[Page-level text extractions]
[Start of Attachment]

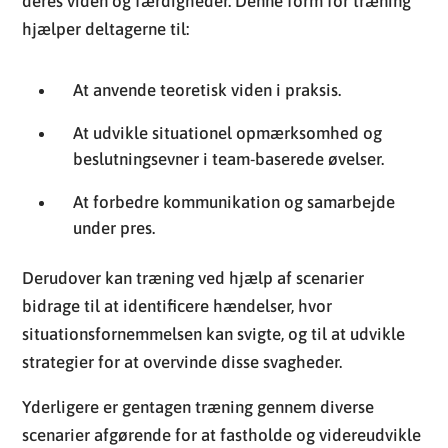
deres viden og færdigheder. Denne form for træning
hjælper deltagerne til:
At anvende teoretisk viden i praksis.
At udvikle situationel opmærksomhed og
beslutningsevner i team-baserede øvelser.
At forbedre kommunikation og samarbejde
under pres.
Derudover kan træning ved hjælp af scenarier
bidrage til at identificere hændelser, hvor
situationsfornemmelsen kan svigte, og til at udvikle
strategier for at overvinde disse svagheder.
Yderligere er gentagen træning gennem diverse
scenarier afgørende for at fastholde og videreudvikle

[End of Attachment]

_Task instructions_. Restate word for word the lines running from the line that holds "strategier for at overvinde disse svagheder." to the final line of the entries.

_Task result_.
strategier for at overvinde disse svagheder.
Yderligere er gentagen træning gennem diverse
scenarier afgørende for at fastholde og videreudvikle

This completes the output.